Leave the images aside and copy out the whole listing, exact to the word.

GIVEN DATA:
- - - - -

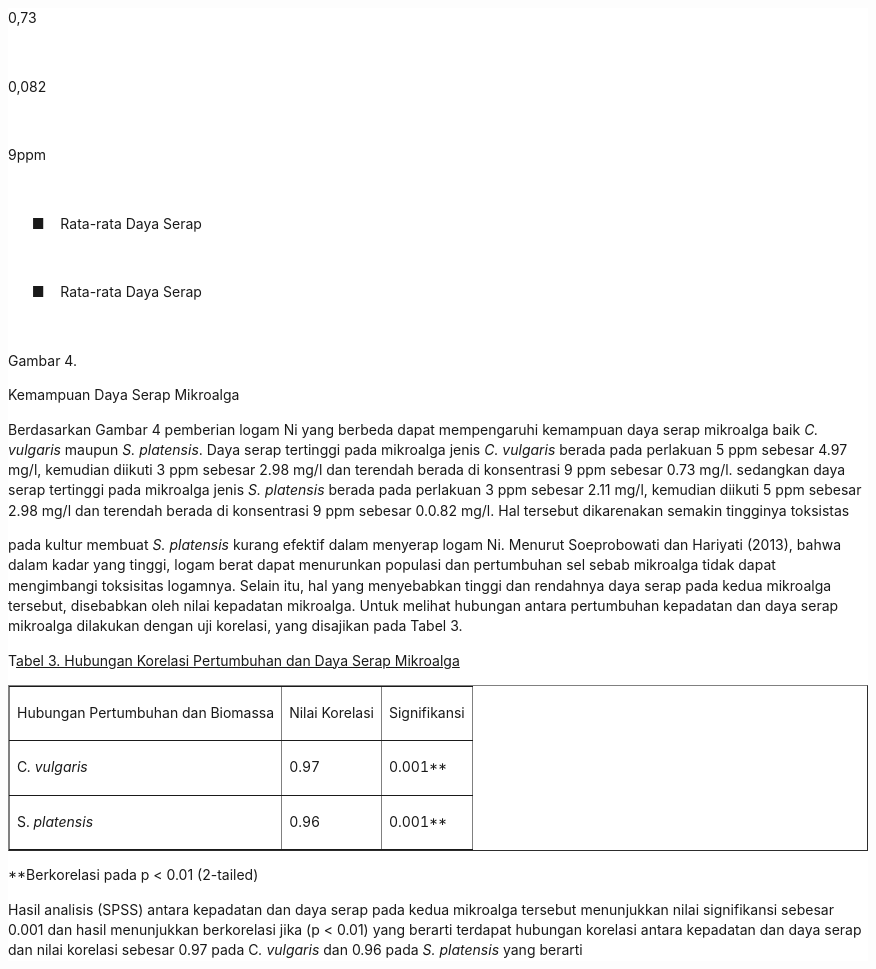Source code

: <p><span class="font1">0,73</span></p>
</div><br clear="all">
<div>
<p><span class="font1">0,082</span></p>
</div><br clear="all">
<div>
<p><span class="font1">9ppm</span></p>
</div><br clear="all">
<div>
<ul style="list-style:none;"><li>
<p><span class="font2">■ &nbsp;&nbsp;&nbsp;Rata-rata Daya Serap</span></p></li></ul>
</div><br clear="all">
<div>
<ul style="list-style:none;"><li>
<p><span class="font2">■ &nbsp;&nbsp;&nbsp;Rata-rata Daya Serap</span></p></li></ul>
</div><br clear="all">
<p><span class="font4">Gambar 4.</span></p>
<p><span class="font4">Kemampuan Daya Serap Mikroalga</span></p>
<p><span class="font4">Berdasarkan Gambar 4 pemberian logam Ni yang berbeda dapat mempengaruhi kemampuan daya serap mikroalga baik </span><span class="font4" style="font-style:italic;">C. vulgaris</span><span class="font4"> maupun </span><span class="font4" style="font-style:italic;">S. platensis</span><span class="font4">. Daya serap tertinggi pada mikroalga jenis </span><span class="font4" style="font-style:italic;">C. vulgaris</span><span class="font4"> berada pada perlakuan 5 ppm sebesar 4.97 mg/l, kemudian diikuti 3 ppm sebesar 2.98 mg/l dan terendah berada di konsentrasi 9 ppm sebesar 0.73 mg/l. sedangkan daya serap tertinggi pada mikroalga jenis </span><span class="font4" style="font-style:italic;">S. platensis </span><span class="font4">berada pada perlakuan 3 ppm sebesar 2.11 mg/l, kemudian diikuti 5 ppm sebesar 2.98 mg/l dan terendah berada di konsentrasi 9 ppm sebesar 0.0.82 mg/l. Hal tersebut dikarenakan semakin tingginya toksistas</span></p>
<p><span class="font4">pada kultur membuat </span><span class="font4" style="font-style:italic;">S. platensis</span><span class="font4"> kurang efektif dalam menyerap logam Ni. Menurut Soeprobowati dan Hariyati (2013), bahwa dalam kadar yang tinggi, logam berat dapat menurunkan populasi dan pertumbuhan sel sebab mikroalga tidak dapat mengimbangi toksisitas logamnya. Selain itu, hal yang menyebabkan tinggi dan rendahnya daya serap pada kedua mikroalga tersebut, disebabkan oleh nilai kepadatan mikroalga. Untuk melihat hubungan antara pertumbuhan kepadatan dan daya serap mikroalga dilakukan dengan uji korelasi, yang disajikan pada Tabel 3.</span></p>
<p><span class="font4">T</span><span class="font4" style="text-decoration:underline;">abel 3. Hubungan Korelasi Pertumbuhan dan Daya Serap Mikroalga</span></p>
<table border="1">
<tr><td style="vertical-align:bottom;">
<p><span class="font4">Hubungan Pertumbuhan dan Biomassa</span></p></td><td style="vertical-align:bottom;">
<p><span class="font4">Nilai Korelasi</span></p></td><td style="vertical-align:bottom;">
<p><span class="font4">Signifikansi</span></p></td></tr>
<tr><td style="vertical-align:middle;">
<p><span class="font4">C</span><span class="font4" style="font-style:italic;">. vulgaris</span></p></td><td style="vertical-align:middle;">
<p><span class="font4">0.97</span></p></td><td style="vertical-align:middle;">
<p><span class="font4">0.001**</span></p></td></tr>
<tr><td style="vertical-align:bottom;">
<p><span class="font4">S. </span><span class="font4" style="font-style:italic;">platensis</span></p></td><td style="vertical-align:bottom;">
<p><span class="font4">0.96</span></p></td><td style="vertical-align:bottom;">
<p><span class="font4">0.001**</span></p></td></tr>
</table>
<p><span class="font4">**Berkorelasi pada p &lt;&nbsp;0.01 (2-tailed)</span></p>
<p><span class="font4">Hasil analisis (SPSS) antara kepadatan dan daya serap pada kedua mikroalga tersebut menunjukkan nilai signifikansi sebesar 0.001 dan hasil menunjukkan berkorelasi jika (p &lt;&nbsp;0.01) yang berarti terdapat hubungan korelasi antara kepadatan dan daya serap dan nilai korelasi sebesar 0.97 pada C</span><span class="font4" style="font-style:italic;">. vulgaris</span><span class="font4"> dan 0.96 pada </span><span class="font4" style="font-style:italic;">S. platensis</span><span class="font4"> yang berarti</span></p>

- - - - -

SOLUTION TO THIS PROBLEM:
Source code

: <p><span class="font1">0,73</span></p>
</div><br clear="all">
<div>
<p><span class="font1">0,082</span></p>
</div><br clear="all">
<div>
<p><span class="font1">9ppm</span></p>
</div><br clear="all">
<div>
<ul style="list-style:none;"><li>
<p><span class="font2">■ &nbsp;&nbsp;&nbsp;Rata-rata Daya Serap</span></p></li></ul>
</div><br clear="all">
<div>
<ul style="list-style:none;"><li>
<p><span class="font2">■ &nbsp;&nbsp;&nbsp;Rata-rata Daya Serap</span></p></li></ul>
</div><br clear="all">
<p><span class="font4">Gambar 4.</span></p>
<p><span class="font4">Kemampuan Daya Serap Mikroalga</span></p>
<p><span class="font4">Berdasarkan Gambar 4 pemberian logam Ni yang berbeda dapat mempengaruhi kemampuan daya serap mikroalga baik </span><span class="font4" style="font-style:italic;">C. vulgaris</span><span class="font4"> maupun </span><span class="font4" style="font-style:italic;">S. platensis</span><span class="font4">. Daya serap tertinggi pada mikroalga jenis </span><span class="font4" style="font-style:italic;">C. vulgaris</span><span class="font4"> berada pada perlakuan 5 ppm sebesar 4.97 mg/l, kemudian diikuti 3 ppm sebesar 2.98 mg/l dan terendah berada di konsentrasi 9 ppm sebesar 0.73 mg/l. sedangkan daya serap tertinggi pada mikroalga jenis </span><span class="font4" style="font-style:italic;">S. platensis </span><span class="font4">berada pada perlakuan 3 ppm sebesar 2.11 mg/l, kemudian diikuti 5 ppm sebesar 2.98 mg/l dan terendah berada di konsentrasi 9 ppm sebesar 0.0.82 mg/l. Hal tersebut dikarenakan semakin tingginya toksistas</span></p>
<p><span class="font4">pada kultur membuat </span><span class="font4" style="font-style:italic;">S. platensis</span><span class="font4"> kurang efektif dalam menyerap logam Ni. Menurut Soeprobowati dan Hariyati (2013), bahwa dalam kadar yang tinggi, logam berat dapat menurunkan populasi dan pertumbuhan sel sebab mikroalga tidak dapat mengimbangi toksisitas logamnya. Selain itu, hal yang menyebabkan tinggi dan rendahnya daya serap pada kedua mikroalga tersebut, disebabkan oleh nilai kepadatan mikroalga. Untuk melihat hubungan antara pertumbuhan kepadatan dan daya serap mikroalga dilakukan dengan uji korelasi, yang disajikan pada Tabel 3.</span></p>
<p><span class="font4">T</span><span class="font4" style="text-decoration:underline;">abel 3. Hubungan Korelasi Pertumbuhan dan Daya Serap Mikroalga</span></p>
<table border="1">
<tr><td style="vertical-align:bottom;">
<p><span class="font4">Hubungan Pertumbuhan dan Biomassa</span></p></td><td style="vertical-align:bottom;">
<p><span class="font4">Nilai Korelasi</span></p></td><td style="vertical-align:bottom;">
<p><span class="font4">Signifikansi</span></p></td></tr>
<tr><td style="vertical-align:middle;">
<p><span class="font4">C</span><span class="font4" style="font-style:italic;">. vulgaris</span></p></td><td style="vertical-align:middle;">
<p><span class="font4">0.97</span></p></td><td style="vertical-align:middle;">
<p><span class="font4">0.001**</span></p></td></tr>
<tr><td style="vertical-align:bottom;">
<p><span class="font4">S. </span><span class="font4" style="font-style:italic;">platensis</span></p></td><td style="vertical-align:bottom;">
<p><span class="font4">0.96</span></p></td><td style="vertical-align:bottom;">
<p><span class="font4">0.001**</span></p></td></tr>
</table>
<p><span class="font4">**Berkorelasi pada p &lt;&nbsp;0.01 (2-tailed)</span></p>
<p><span class="font4">Hasil analisis (SPSS) antara kepadatan dan daya serap pada kedua mikroalga tersebut menunjukkan nilai signifikansi sebesar 0.001 dan hasil menunjukkan berkorelasi jika (p &lt;&nbsp;0.01) yang berarti terdapat hubungan korelasi antara kepadatan dan daya serap dan nilai korelasi sebesar 0.97 pada C</span><span class="font4" style="font-style:italic;">. vulgaris</span><span class="font4"> dan 0.96 pada </span><span class="font4" style="font-style:italic;">S. platensis</span><span class="font4"> yang berarti</span></p>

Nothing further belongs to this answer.